Reisi’nin reisliği neler getirir?

1988’de kimi kaynaklarca 30 bin, kimi kaynaklarca ise 3 bin rejim karşıtının idam edilmesi kararını veren komitenin üyelerinden olan ve bu nedenle Uluslararası Af Örgütü başta olmak üzere çok sayıda uluslararası örgütün suçladığı Reisi’nin Cumhurbaşkanı seçilmesi, İran’a yönelik insan hakları ihlâli eleştirilerinin dozunu arttırdı…

İRAN, yeni Cumhurbaşkanını seçti. İbrahim Reisi, katılımın yüzde 50’nin altında seyrettiği seçimde, oyların yüzde 62’sini alarak İran’ın yeni Cumhurbaşkanı oldu.

Seçime katılımın düşük olması, seçimin meşruiyeti tartışmalarına neden oldu. Uluslararası kamuoyu, katılımın azlığının nedeni olarak İranlıların sandığı protesto etmesini gösterdi.

Seçime katılım oranlarına bakınca, ev hapsinde tutulan eski Başbakan Mir Hüseyin Musevi ve reform yanlılarının yaptığı boykot çağrısının etkili olduğu görülüyor.

Her ne kadar seçime katılım düşük olsa ve yapılan boykot çağrıları karşılık bulmuş gibi görünse de, İran’da seçim sonuçlarına yönelik ciddî bir eylem olmadı.

1988’de kimi kaynaklarca 30 bin, kimi kaynaklarca ise 3 bin rejim karşıtının idam edilmesi kararını veren komitenin üyelerinden olan ve bu nedenle Uluslararası Af Örgütü başta olmak üzere çok sayıda uluslararası örgütün suçladığı Reisi’nin Cumhurbaşkanı seçilmesi, İran’a yönelik insan hakları ihlâli eleştirilerinin dozunu arttırdı. Uluslararası Af Örgütü, idam kararları nedeniyle Reisi’nin soruşturulmasını istedi. Öyle anlaşılıyor ki, geçmişteki bu olay, İran söz konusu olduğunda kamuoyunun gündeminde kalmaya devam edecek.

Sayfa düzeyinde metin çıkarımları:
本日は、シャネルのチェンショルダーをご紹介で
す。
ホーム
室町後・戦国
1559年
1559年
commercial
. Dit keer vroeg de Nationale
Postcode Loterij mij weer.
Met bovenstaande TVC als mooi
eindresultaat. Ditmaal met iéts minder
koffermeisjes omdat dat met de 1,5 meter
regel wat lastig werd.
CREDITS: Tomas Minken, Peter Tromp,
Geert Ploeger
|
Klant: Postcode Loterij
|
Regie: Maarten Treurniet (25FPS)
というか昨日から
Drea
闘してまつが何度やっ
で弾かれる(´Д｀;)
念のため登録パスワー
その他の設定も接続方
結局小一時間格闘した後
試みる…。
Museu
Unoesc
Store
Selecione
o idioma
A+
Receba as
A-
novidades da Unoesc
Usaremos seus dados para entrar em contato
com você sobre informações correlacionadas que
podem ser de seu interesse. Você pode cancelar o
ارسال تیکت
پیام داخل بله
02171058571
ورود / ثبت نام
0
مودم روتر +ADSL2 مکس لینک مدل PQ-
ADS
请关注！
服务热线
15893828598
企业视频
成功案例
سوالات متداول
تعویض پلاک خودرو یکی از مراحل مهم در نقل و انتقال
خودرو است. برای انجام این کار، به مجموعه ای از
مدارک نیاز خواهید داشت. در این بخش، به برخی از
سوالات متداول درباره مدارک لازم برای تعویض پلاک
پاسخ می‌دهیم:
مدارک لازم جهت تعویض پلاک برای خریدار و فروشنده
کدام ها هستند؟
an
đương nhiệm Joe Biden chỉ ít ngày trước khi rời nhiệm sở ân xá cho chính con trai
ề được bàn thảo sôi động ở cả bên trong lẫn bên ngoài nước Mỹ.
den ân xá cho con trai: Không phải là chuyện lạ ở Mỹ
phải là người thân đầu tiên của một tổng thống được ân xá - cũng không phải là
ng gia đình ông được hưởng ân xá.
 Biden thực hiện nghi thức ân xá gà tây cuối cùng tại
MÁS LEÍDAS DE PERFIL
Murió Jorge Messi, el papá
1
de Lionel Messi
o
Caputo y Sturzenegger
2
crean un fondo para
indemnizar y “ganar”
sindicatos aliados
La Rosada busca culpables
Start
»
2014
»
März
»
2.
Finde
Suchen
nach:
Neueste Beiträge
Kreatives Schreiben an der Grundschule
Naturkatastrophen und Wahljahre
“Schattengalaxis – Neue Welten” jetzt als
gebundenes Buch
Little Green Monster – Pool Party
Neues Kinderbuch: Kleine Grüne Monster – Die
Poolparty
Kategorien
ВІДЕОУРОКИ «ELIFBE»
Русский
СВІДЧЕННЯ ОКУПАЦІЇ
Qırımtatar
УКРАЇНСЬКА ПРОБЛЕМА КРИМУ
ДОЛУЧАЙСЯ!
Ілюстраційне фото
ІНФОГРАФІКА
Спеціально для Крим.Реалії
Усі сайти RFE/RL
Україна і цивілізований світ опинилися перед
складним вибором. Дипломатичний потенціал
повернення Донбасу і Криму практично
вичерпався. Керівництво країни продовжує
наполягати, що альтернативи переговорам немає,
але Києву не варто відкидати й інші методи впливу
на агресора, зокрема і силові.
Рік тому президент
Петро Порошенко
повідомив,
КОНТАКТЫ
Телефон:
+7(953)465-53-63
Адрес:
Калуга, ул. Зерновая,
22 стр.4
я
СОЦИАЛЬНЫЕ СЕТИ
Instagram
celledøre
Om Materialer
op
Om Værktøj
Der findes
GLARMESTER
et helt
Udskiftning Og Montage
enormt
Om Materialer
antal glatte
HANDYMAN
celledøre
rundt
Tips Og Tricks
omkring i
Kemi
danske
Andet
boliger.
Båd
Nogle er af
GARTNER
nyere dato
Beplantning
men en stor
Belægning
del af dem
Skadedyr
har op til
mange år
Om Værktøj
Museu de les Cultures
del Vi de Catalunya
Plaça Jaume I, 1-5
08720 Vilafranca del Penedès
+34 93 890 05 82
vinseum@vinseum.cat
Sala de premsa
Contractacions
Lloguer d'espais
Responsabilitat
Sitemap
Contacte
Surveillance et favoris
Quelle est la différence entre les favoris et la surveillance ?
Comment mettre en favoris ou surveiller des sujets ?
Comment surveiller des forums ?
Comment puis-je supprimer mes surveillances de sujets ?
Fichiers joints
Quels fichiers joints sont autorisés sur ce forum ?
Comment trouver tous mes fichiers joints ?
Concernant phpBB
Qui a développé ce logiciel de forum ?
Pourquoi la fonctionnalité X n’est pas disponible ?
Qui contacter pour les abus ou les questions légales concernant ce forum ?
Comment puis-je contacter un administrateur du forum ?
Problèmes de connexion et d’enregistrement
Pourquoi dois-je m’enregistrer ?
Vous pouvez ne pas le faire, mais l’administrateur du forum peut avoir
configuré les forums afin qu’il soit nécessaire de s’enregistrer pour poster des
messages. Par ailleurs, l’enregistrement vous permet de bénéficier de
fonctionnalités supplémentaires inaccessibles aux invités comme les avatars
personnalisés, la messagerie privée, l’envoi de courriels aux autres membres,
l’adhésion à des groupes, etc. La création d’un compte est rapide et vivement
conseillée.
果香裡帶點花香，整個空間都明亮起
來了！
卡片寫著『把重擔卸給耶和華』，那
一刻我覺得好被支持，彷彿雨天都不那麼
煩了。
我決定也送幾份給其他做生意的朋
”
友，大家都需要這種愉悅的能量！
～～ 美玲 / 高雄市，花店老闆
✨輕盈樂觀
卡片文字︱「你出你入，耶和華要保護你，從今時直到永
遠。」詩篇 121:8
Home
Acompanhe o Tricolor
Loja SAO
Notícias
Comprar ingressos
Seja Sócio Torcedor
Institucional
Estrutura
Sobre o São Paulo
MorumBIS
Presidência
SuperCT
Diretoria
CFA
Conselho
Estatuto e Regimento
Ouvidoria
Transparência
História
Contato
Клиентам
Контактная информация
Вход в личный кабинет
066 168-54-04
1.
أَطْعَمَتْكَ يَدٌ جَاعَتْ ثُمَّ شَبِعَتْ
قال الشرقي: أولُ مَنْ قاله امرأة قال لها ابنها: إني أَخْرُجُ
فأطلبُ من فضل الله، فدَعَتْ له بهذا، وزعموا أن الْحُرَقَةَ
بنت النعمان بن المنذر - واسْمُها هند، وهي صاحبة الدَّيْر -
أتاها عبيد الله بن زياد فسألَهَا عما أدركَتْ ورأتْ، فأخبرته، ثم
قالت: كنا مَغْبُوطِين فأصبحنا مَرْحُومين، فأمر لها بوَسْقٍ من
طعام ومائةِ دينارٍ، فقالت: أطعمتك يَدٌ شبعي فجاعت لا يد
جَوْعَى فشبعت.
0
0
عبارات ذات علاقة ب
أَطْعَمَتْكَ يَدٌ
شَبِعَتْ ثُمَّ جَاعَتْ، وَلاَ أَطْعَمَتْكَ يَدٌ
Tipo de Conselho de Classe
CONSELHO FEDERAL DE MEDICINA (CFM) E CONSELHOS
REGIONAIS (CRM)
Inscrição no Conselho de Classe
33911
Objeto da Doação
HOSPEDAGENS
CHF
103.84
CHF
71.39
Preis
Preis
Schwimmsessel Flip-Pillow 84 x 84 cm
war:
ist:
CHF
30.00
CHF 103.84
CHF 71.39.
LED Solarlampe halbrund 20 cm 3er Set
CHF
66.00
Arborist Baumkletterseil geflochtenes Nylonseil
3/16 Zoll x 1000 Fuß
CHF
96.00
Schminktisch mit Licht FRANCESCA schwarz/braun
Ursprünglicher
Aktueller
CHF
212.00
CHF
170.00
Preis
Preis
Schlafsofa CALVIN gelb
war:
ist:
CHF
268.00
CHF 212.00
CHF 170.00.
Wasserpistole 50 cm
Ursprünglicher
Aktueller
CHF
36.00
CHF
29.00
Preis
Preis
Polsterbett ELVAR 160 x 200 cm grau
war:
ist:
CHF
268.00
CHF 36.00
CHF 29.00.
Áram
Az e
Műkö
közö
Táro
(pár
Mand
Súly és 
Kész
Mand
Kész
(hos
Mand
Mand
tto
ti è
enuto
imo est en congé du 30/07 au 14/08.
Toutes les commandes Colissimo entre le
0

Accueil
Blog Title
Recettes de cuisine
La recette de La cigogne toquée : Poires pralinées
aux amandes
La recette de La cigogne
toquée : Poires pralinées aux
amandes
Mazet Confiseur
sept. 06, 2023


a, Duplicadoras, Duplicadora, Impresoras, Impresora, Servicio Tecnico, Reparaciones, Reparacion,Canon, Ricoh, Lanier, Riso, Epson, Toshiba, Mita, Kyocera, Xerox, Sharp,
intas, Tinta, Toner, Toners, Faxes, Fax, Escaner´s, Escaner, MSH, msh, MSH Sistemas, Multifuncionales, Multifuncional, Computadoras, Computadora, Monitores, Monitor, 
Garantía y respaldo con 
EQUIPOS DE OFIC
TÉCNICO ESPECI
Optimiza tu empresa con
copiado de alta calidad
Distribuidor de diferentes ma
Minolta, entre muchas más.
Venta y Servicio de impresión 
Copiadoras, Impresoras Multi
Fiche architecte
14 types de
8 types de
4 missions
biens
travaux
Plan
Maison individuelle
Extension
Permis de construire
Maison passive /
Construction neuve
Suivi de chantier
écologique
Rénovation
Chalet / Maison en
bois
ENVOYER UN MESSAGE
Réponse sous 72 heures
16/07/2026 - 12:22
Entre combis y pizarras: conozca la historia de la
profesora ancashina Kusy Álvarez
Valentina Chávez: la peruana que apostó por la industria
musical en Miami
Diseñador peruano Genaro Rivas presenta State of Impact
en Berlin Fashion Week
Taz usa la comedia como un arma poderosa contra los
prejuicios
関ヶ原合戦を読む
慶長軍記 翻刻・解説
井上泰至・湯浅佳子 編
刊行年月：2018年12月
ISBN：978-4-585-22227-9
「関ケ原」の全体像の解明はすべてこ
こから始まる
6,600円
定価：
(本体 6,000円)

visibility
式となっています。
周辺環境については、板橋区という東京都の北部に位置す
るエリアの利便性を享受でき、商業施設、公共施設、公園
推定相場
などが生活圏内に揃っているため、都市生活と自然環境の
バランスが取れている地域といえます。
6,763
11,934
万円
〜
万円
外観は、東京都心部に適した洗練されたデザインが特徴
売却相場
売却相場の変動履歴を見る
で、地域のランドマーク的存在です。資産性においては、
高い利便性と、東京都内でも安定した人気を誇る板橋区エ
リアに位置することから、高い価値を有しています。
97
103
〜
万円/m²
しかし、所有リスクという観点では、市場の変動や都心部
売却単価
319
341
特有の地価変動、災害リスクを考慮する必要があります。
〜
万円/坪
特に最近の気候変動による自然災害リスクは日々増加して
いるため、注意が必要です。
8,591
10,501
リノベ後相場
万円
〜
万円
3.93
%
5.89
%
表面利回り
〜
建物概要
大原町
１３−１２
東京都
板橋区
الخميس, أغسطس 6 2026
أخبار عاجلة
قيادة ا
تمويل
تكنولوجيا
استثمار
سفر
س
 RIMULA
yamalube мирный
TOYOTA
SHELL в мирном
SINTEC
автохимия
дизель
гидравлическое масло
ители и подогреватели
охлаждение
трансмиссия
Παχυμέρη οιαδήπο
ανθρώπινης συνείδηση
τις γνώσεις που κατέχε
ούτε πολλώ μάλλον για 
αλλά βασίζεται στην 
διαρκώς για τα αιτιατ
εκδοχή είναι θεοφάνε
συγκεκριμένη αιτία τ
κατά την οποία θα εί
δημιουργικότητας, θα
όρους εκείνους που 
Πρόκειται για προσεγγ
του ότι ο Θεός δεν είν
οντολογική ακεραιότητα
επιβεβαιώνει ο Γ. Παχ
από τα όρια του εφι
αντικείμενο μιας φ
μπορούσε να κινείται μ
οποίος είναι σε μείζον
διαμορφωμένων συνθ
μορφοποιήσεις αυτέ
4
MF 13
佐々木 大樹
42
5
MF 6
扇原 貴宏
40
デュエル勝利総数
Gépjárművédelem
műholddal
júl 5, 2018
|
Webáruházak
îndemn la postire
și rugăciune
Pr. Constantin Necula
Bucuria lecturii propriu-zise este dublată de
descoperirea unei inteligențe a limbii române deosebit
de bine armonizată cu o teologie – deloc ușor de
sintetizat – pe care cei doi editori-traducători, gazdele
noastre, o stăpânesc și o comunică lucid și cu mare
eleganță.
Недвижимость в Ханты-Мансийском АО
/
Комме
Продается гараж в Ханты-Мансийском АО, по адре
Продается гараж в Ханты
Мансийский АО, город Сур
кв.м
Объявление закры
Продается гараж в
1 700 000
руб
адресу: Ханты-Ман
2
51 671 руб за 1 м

**Alıştırma seti:**
1. Aşağıdaki (a), (b) ve (c) ifadelerinin Reisi’nin seçilmesiyle ilgili metinle uyuşup uyuşmadığını belirtin. Her biri için evet ya da hayır deyin ve kararı belirleyen ifadeyi metinden aynen alıntılayın.
(a) Reisi oyların yüzde 62’sini alarak Cumhurbaşkanı oldu.
(b) İran’da seçim sonuçlarına karşı ciddî eylemler düzenlendi.
(c) Uluslararası Af Örgütü, Reisi’nin soruşturulmasını talep etti.
2. Reisi’nin seçilmesiyle ilgili metnin "Seçime katılımın düşük" ile başlayıp "protesto etmesini gösterdi." ile biten bölümünü yeniden yazın. Bu bölümde "meşruiyeti" yerine "geçerliliği" kullanın.
3. Reisi’nin Cumhurbaşkanı seçilmesiyle ilgili metni son cümlesinden sonra sürdürün.

**Çözümlü görevler:**
1.
(a) Evet: "oyların yüzde 62’sini alarak İran’ın yeni Cumhurbaşkanı oldu"
(b) Hayır: "İran’da seçim sonuçlarına yönelik ciddî bir eylem olmadı"
(c) Evet: "Uluslararası Af Örgütü, idam kararları nedeniyle Reisi’nin soruşturulmasını istedi"

2.
Seçime katılımın düşük olması, seçimin geçerliliği tartışmalarına neden oldu. Uluslararası kamuoyu, katılımın azlığının nedeni olarak İranlıların sandığı protesto etmesini gösterdi.

3.
İran’da sosyal yırtılmalar olur mu?

Ülkenin en önemli gelir kaynağı olan petrol ihracatı, ABD’nin 2018’de yeniden uygulamaya koyduğu ambargo nedeniyle yüzde 93 azalarak 2 milyon 800 bin varilden 200 bin varile kadar düştü. İran’ın ulusal para birimi de dolar karşısında yüzde 70’lere varan bir değer kaybına uğradı. Tüm bunların etkisiyle enflasyon yüzde 50’lilere dayandı. Pandeminin olumsuz etkisi de yansıyınca İran ekonomisi çok ciddî bir yara aldı. Yani İran ekonomisi, hiç de iç açıcı göstergelere sahip değil.

Geçmişte verdiği kararlar nedeniyle Reisi’ye yönelik eleştiriler fazla olsa da şu aşamada İran rejimini zorlayacak en önemli unsur olarak ekonomi görülüyor.

Kimileri ekonomik göstergelerden yola çıkarak İran’da sosyal patlamaların fitilinin ateşleneceği görüşünü dile getiriyor. Fakat bu çok rasyonel gözükmüyor.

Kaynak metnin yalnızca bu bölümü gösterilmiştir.